_Given task_: Turn the records below into a numbered list with one line per number, and leave out any blank lines.

^^^^^^^^

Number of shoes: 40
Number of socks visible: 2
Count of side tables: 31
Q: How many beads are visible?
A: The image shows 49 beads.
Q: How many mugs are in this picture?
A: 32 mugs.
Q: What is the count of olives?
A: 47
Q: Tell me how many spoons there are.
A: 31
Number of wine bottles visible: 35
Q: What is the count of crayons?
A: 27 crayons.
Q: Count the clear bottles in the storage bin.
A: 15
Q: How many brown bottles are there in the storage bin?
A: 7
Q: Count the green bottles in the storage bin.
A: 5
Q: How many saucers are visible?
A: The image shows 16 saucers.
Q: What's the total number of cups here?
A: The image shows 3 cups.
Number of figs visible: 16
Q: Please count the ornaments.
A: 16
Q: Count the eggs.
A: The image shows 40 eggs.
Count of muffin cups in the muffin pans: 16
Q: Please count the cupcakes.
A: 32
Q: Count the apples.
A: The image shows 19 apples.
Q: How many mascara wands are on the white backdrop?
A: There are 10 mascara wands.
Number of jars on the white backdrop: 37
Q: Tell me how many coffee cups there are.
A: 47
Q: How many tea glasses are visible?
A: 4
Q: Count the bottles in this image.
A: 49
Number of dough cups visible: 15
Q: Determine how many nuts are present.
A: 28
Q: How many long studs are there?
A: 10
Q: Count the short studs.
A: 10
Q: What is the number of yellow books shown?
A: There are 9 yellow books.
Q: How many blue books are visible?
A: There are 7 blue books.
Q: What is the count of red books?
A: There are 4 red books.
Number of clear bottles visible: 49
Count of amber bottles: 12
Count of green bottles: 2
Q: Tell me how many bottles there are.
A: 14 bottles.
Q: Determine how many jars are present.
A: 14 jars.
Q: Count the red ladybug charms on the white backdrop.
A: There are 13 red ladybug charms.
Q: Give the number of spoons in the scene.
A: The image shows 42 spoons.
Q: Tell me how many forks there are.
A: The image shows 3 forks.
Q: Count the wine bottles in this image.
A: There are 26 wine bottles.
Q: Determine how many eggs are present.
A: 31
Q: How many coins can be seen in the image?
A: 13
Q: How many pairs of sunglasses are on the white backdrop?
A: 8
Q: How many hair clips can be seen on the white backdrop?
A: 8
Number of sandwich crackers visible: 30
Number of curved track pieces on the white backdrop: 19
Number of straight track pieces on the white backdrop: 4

^^^^^^^^

_Result for this task_:
1. Number of shoes: 40
2. Number of socks visible: 2
3. Count of side tables: 31
4. Q: How many beads are visible?
5. A: The image shows 49 beads.
6. Q: How many mugs are in this picture?
7. A: 32 mugs.
8. Q: What is the count of olives?
9. A: 47
10. Q: Tell me how many spoons there are.
11. A: 31
12. Number of wine bottles visible: 35
13. Q: What is the count of crayons?
14. A: 27 crayons.
15. Q: Count the clear bottles in the storage bin.
16. A: 15
17. Q: How many brown bottles are there in the storage bin?
18. A: 7
19. Q: Count the green bottles in the storage bin.
20. A: 5
21. Q: How many saucers are visible?
22. A: The image shows 16 saucers.
23. Q: What's the total number of cups here?
24. A: The image shows 3 cups.
25. Number of figs visible: 16
26. Q: Please count the ornaments.
27. A: 16
28. Q: Count the eggs.
29. A: The image shows 40 eggs.
30. Count of muffin cups in the muffin pans: 16
31. Q: Please count the cupcakes.
32. A: 32
33. Q: Count the apples.
34. A: The image shows 19 apples.
35. Q: How many mascara wands are on the white backdrop?
36. A: There are 10 mascara wands.
37. Number of jars on the white backdrop: 37
38. Q: Tell me how many coffee cups there are.
39. A: 47
40. Q: How many tea glasses are visible?
41. A: 4
42. Q: Count the bottles in this image.
43. A: 49
44. Number of dough cups visible: 15
45. Q: Determine how many nuts are present.
46. A: 28
47. Q: How many long studs are there?
48. A: 10
49. Q: Count the short studs.
50. A: 10
51. Q: What is the number of yellow books shown?
52. A: There are 9 yellow books.
53. Q: How many blue books are visible?
54. A: There are 7 blue books.
55. Q: What is the count of red books?
56. A: There are 4 red books.
57. Number of clear bottles visible: 49
58. Count of amber bottles: 12
59. Count of green bottles: 2
60. Q: Tell me how many bottles there are.
61. A: 14 bottles.
62. Q: Determine how many jars are present.
63. A: 14 jars.
64. Q: Count the red ladybug charms on the white backdrop.
65. A: There are 13 red ladybug charms.
66. Q: Give the number of spoons in the scene.
67. A: The image shows 42 spoons.
68. Q: Tell me how many forks there are.
69. A: The image shows 3 forks.
70. Q: Count the wine bottles in this image.
71. A: There are 26 wine bottles.
72. Q: Determine how many eggs are present.
73. A: 31
74. Q: How many coins can be seen in the image?
75. A: 13
76. Q: How many pairs of sunglasses are on the white backdrop?
77. A: 8
78. Q: How many hair clips can be seen on the white backdrop?
79. A: 8
80. Number of sandwich crackers visible: 30
81. Number of curved track pieces on the white backdrop: 19
82. Number of straight track pieces on the white backdrop: 4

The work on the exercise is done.